-- Record extracts start --
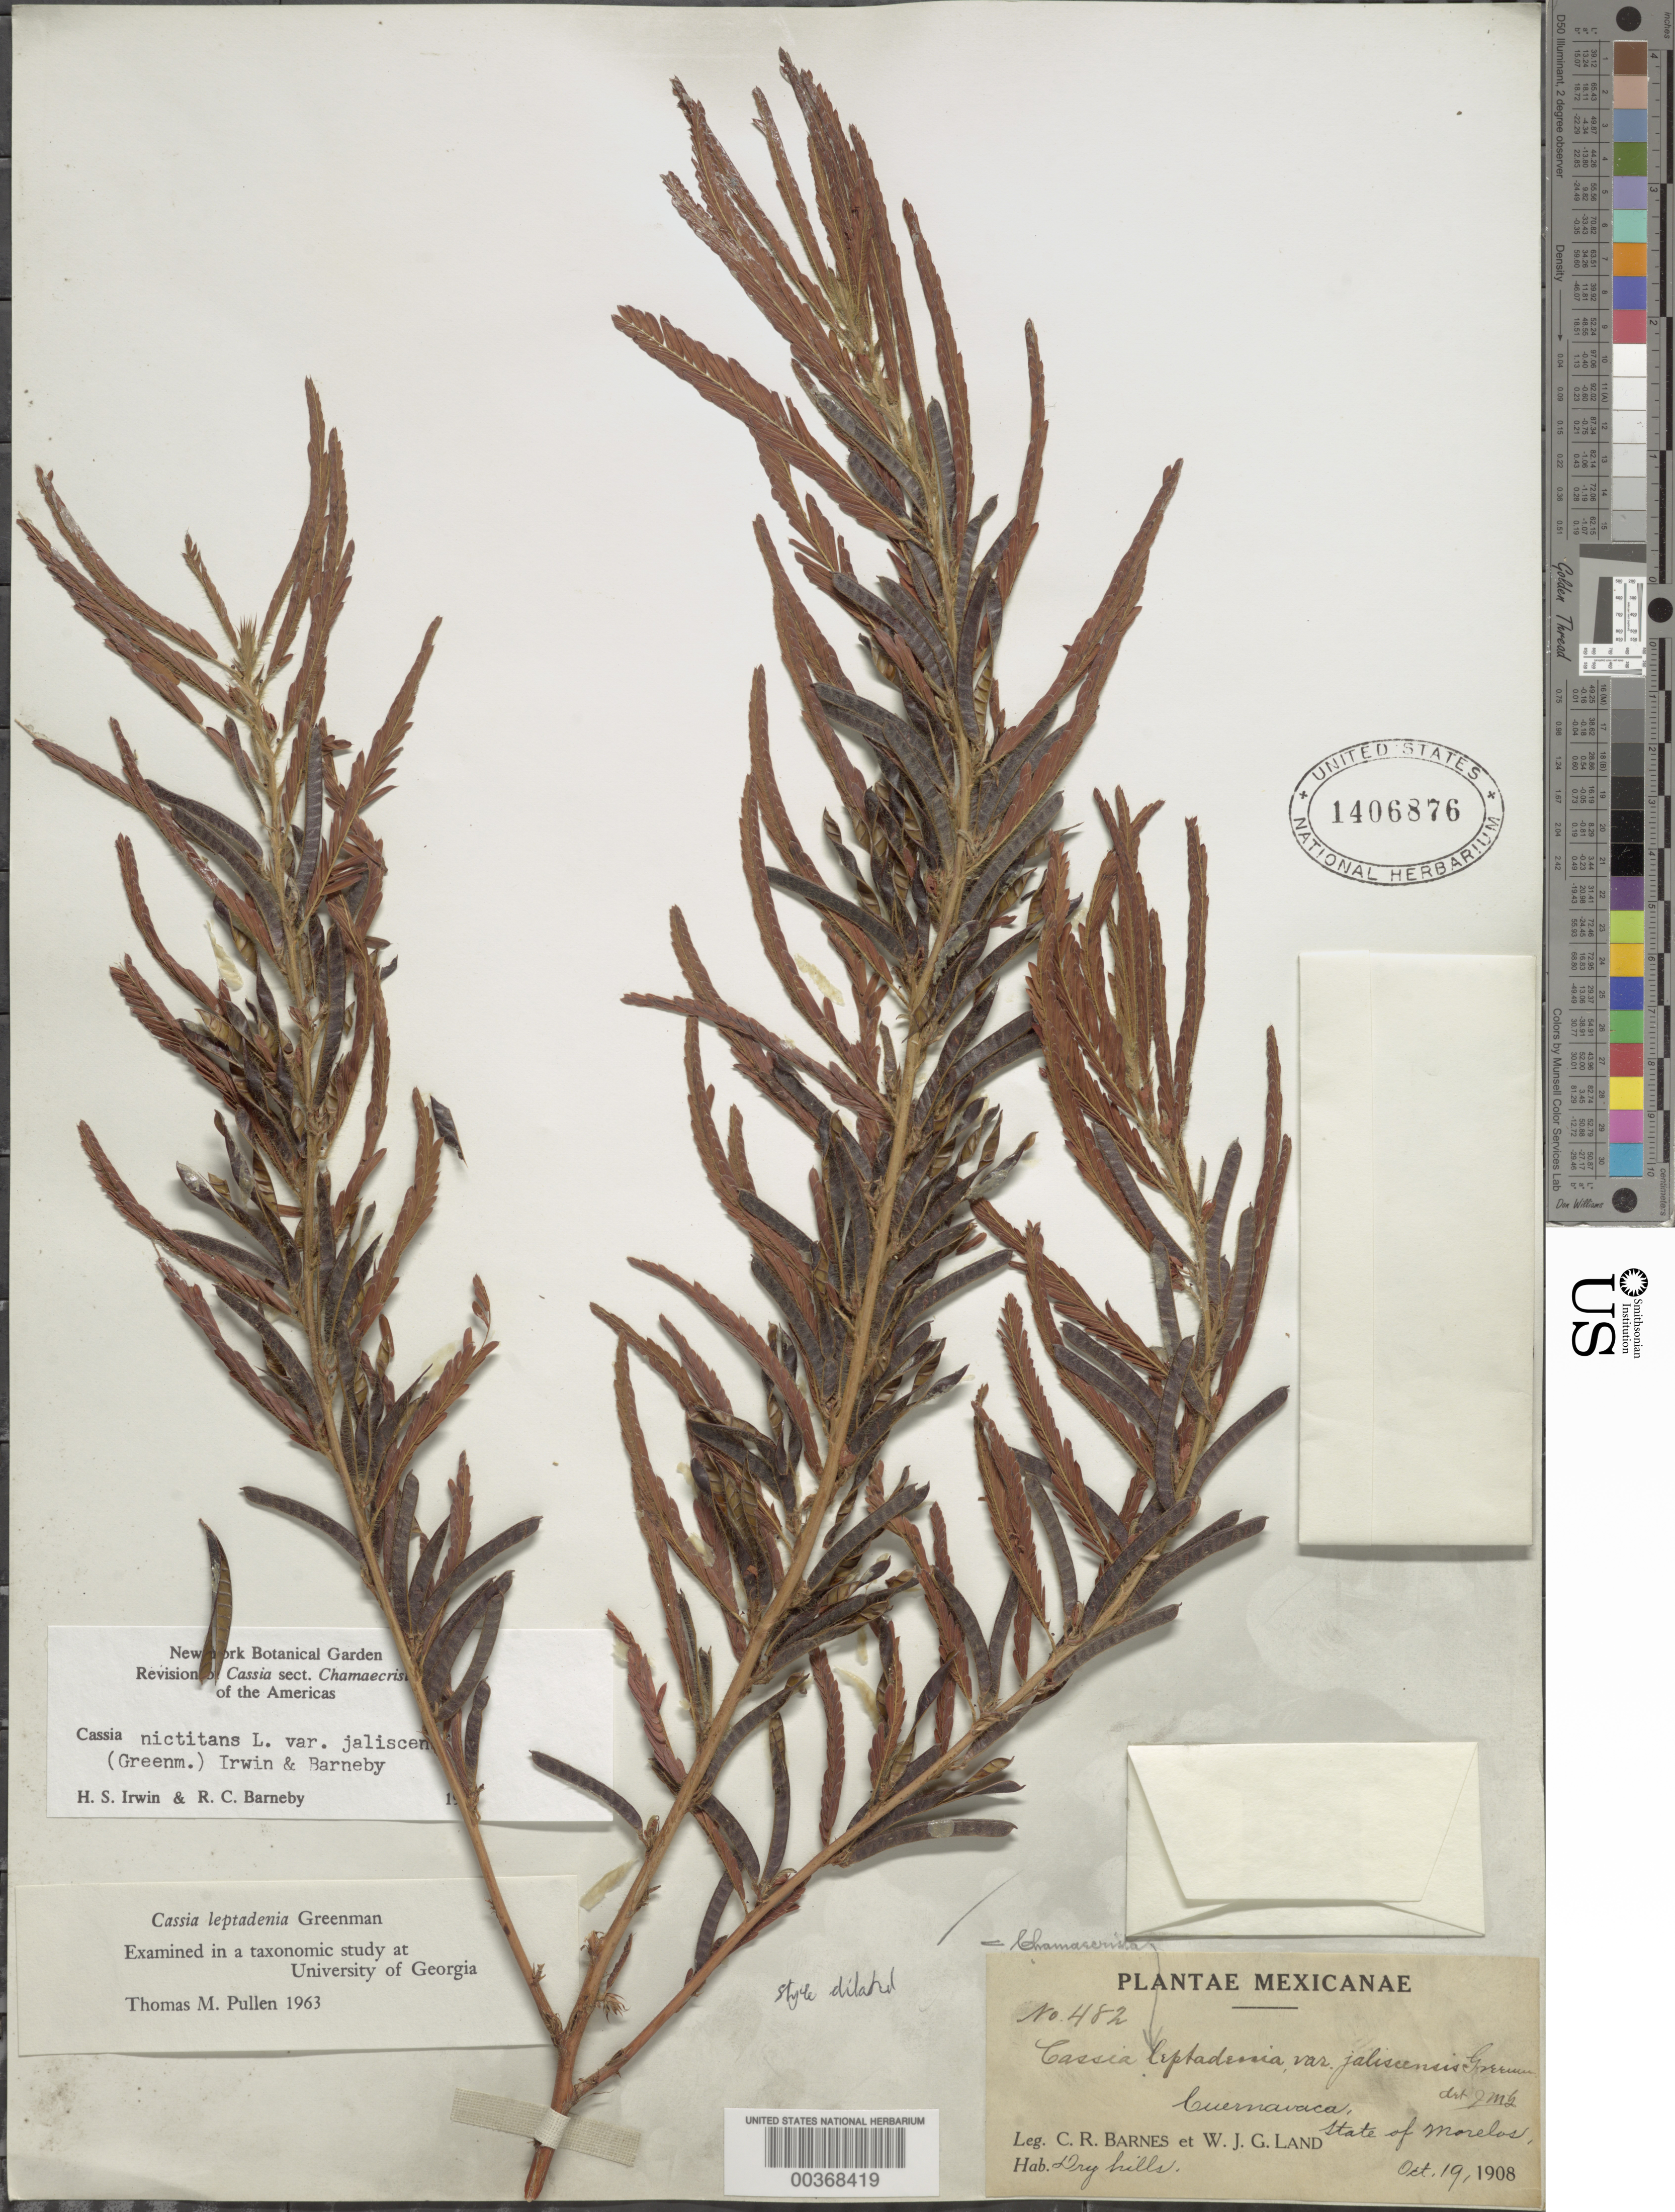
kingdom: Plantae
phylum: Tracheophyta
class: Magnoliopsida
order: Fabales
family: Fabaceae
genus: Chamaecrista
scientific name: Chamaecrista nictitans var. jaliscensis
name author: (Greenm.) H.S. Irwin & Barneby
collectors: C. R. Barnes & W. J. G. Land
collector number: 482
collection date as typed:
-- Record extracts end --
Task to complete. Reproduce verbatim every catalog line accompanying the items above, leaving out the pictures.

The output.
kingdom: Plantae
phylum: Tracheophyta
class: Magnoliopsida
order: Fabales
family: Fabaceae
genus: Chamaecrista
scientific name: Chamaecrista nictitans var. jaliscensis
name author: (Greenm.) H.S. Irwin & Barneby
collectors: C. R. Barnes & W. J. G. Land
collector number: 482
collection date as typed:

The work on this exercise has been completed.